Kinetics and cross-reactivity of responses to Env_414-422. The data depict the number of IFN-γ SFU detected in PBMC enriched for CD8⁺ T cells from six HLA-B*07-positive patients with secondary dengue virus infections. PBMC were incubated with peptides corresponding to DV1-3Env_414-422 (A) and DV4Env_414-422 (B). Patients BC385, BC389, BC400, BC395, and BC504 were DHF grade II. Patient BC414 was DHF grade III. Patients BC389, BC395, and BC385 were infected with DV2. Patient BC504 was infected with DV4. Virus was not detected in patient BC400 or BC414. Peptide titration experiments suggested that T cells from patients BC414 (C) and BC504(D) preferentially recognized the DV1 to DV3 Env_414-422 variant at high peptide concentrations but were cross-reactive for the variant peptides DV1 to DV3 Env_414-422 and DV4 Env_414-422 at peptide concentrations of <1 μM.

FIG. 5.

NS3_555-564 is a CD8⁺ T-cell epitope. (A) In IFN-γ ELISPOT assays, PBMC (study day 3) from subject BC313 responded to the DV2 NS3 peptide VAAEGINYADRRWCF (NS3_550-564) in a CD8-dependent fashion. (B) The truncated peptide INYADRRWCF (NS3_550-564) was the minimum peptide that evoked the strongest ELISPOT response at the lowest peptide concentration.

FIG. 6.

NS3_555-564 is recognized only in the context of HLA-A*24. PBMC (study day 5) from subject BC313 (A*24, A*26, B38, B15, Cw7, and Cw3) were cocultured with peptide-pulsed BCLs that were HLA matched (A*24 only) or mismatched to BC313 as described in Materials and Methods. After coculture, the frequency of CD3⁺ CD8⁺ T cells that expressed the early activation marker CD69⁺ and IFN-γ (upper right) was determined in combinations of PBMC and peptide-pulsed BCL targets. (A) Presentation of DV2 NS3_555-564 by targets matched to effectors at A*26 and B38, B15, or Cw7 (data not shown) did not elicit functional responses. (B) Activated (CD69⁺), IFN-γ-producing CD8⁺ T cells were only observed when DV2NS3_555-564 was presented to PBMC in an HLA-A*24-matched BCL. Functional CD8 T-cell responses were not observed when the truncated peptide DV2NS3_557-564 (YADRRWCF) (C and D) or no peptide (E and F) was presented by HLA-A*24-matched or mismatched BCLs.

FIG. 7.

Kinetics of T-cell responses to NS3_555-564. Shown are the kinetics and magnitude of IFN-γ ELISPOT responses in samples from four patients with secondary dengue virus infection to each of the recognized peptide variants of NS3_555-564. PBMC from each patient were stimulated with DV1NS3_555-564 (FQYSDRRWCF) (A), DV2NS3_555-564 (INYADRRWCF) (B), DV3NS3_555-564 (IKYTDRKWCF) (C), and DV4NS3_555-564 (ISYKDREWCF) (D).
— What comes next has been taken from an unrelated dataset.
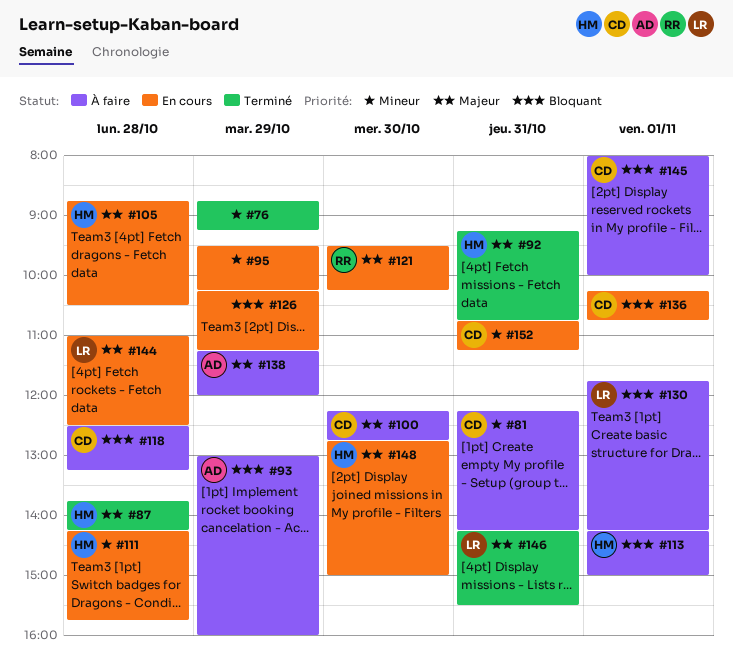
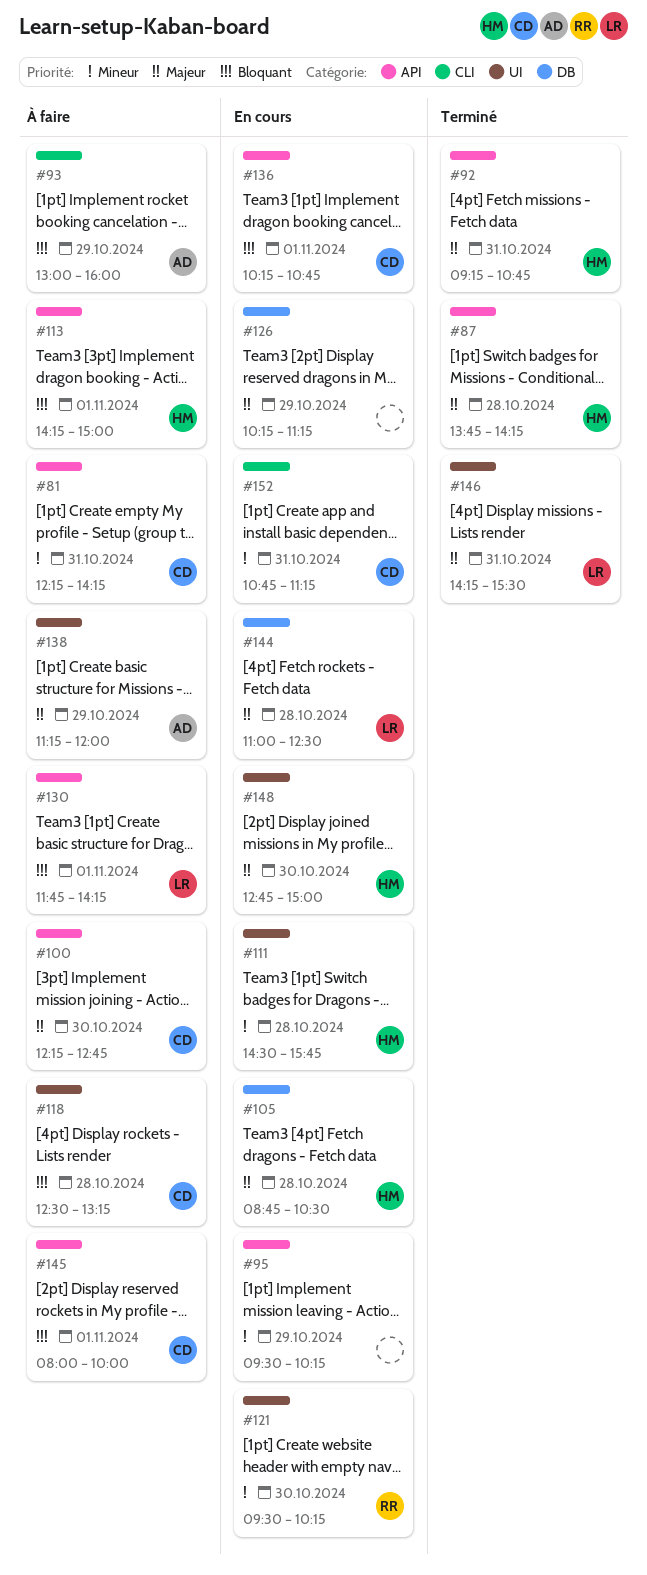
#76: present -> none
#111, begins: 14:15 -> 14:30
#121, priority: Majeur -> Mineur
#126, priority: Bloquant -> Majeur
Subject BC311 was infected with DV4, and subject BC398 was infected with DV2.

FIG. 8.

T-cell responses to NS3_555-564 variants during acute secondary dengue virus infection. (A) Peptide titration curves in IFN-γ ELISPOT assays for PBMC collected in the acute phase of infection (study day 5) from patient BC311 (infected with DV4) and stimulated with DV4NS3_555-564 (ISYKDREWCF) or DV2NS3_555-564 (INYADRRWCF). (B) Peptide titration curves in IFN-γ ELISPOT assays for PBMC collected in the acute phase of infection (study day 5) from patient BC398 (infected with DV2) and stimulated with DV2NS3_555-564 (INYADRRWCF) and DV1NS3_555-564 (FQYSDRRWCF).